Was versprichst du dir eigentlich vom Abitur, das du gerade machst?

Die Überkompensation von Komplexen: Ich hatte irgendwie schon immer das Gefühl, ich müsste Abi haben. Ich finde schon, dass ich da ein bisschen was lernen kann. Ein wesentlicher Aspekt ist auch, dass ich Lust habe, zu studieren. Aber es hat auch viel damit zu tun, dass ich mir selber beweisen möchte, dass ich das kann.

Viele Rapper springen gerade auf den Trap- und Cloud-Rap-Zug mit auf. Du grenzt dich inhaltlich und musikalisch sehr davon ab. Wie stehst du zu dem Hype?

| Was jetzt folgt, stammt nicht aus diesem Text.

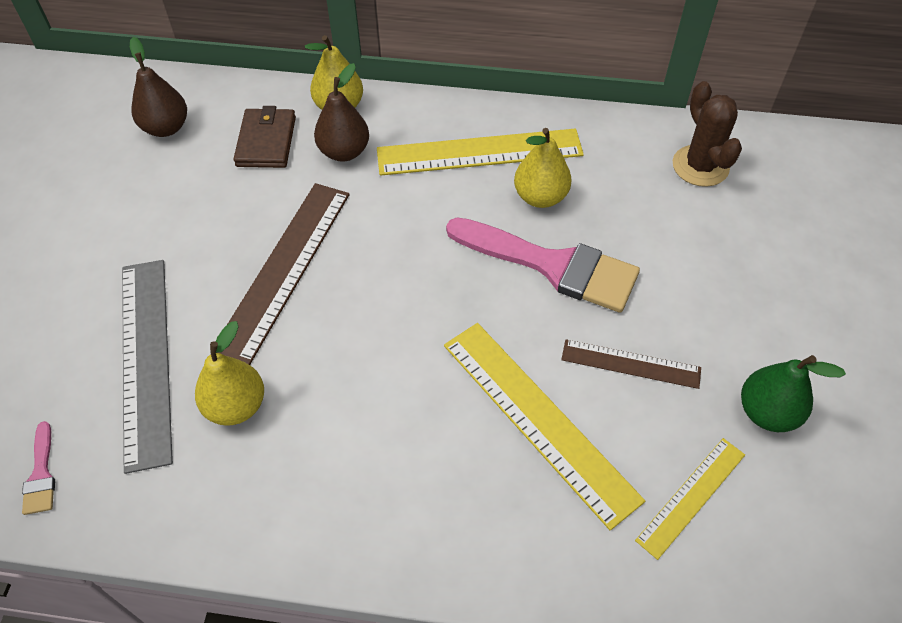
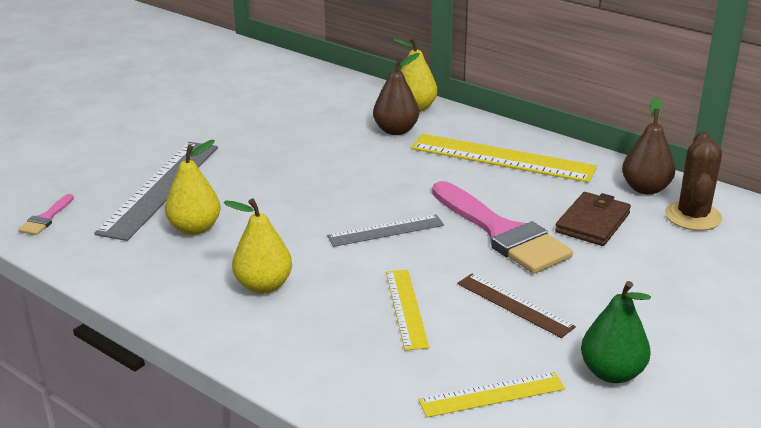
camera: 30 degrees right, 25 degrees down
(166, 128) = (282, 88): brown pear -> brown pear (645, 188)
(266, 141) = (344, 111): brown wallet -> brown wallet (592, 222)
(284, 268) = (294, 174): brown ruler -> none
(441, 314) = (386, 231): none -> grey ruler
(538, 419) = (406, 308): yellow ruler -> yellow ruler, size x0.56
(540, 197) = (529, 194): yellow pear -> yellow pear (263, 285)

Wenn ich die ganzen Trap- und Cloud-Rapper kritisiere, wie ich das manchmal gerne kritisieren wollen würde, dann hört sich das schnell danach an, dass ich das Gefühl hätte, zu kurz zu kommen. Aber brenn mir eine CD mit zehn unterschiedlichen Songs von zehn verschiedenen Künstlern: ich höre das durch und ich könnte nicht unterscheiden, welcher von welchem ist – das kann vom Sound noch so gut sein. Das ist alles inhaltlich, technisch und stimmlich eins zu eins das gleiche. Da geht es nicht mehr um den Künstler dahinter, der zum größten Teil gar keinen Wiedererkennungswert hat. In letzter Zeit habe ich immer mehr das Gefühl, dass die Leute nicht mehr Fans eines Künstlers sind, sondern einer Musikrichtung, die personifiziert wird. Dann bringt eben diese Person jeden Tag einen neuen Song raus.

Letzte Frage: Wo bist du Anfang Juni beim, wenn der G20-Gipfel in deiner Nachbarschaft stattfindet?

(lacht) Beim G20-Gipfel in Hamburg. Auf jeden Fall. Da freue ich mich schon drauf.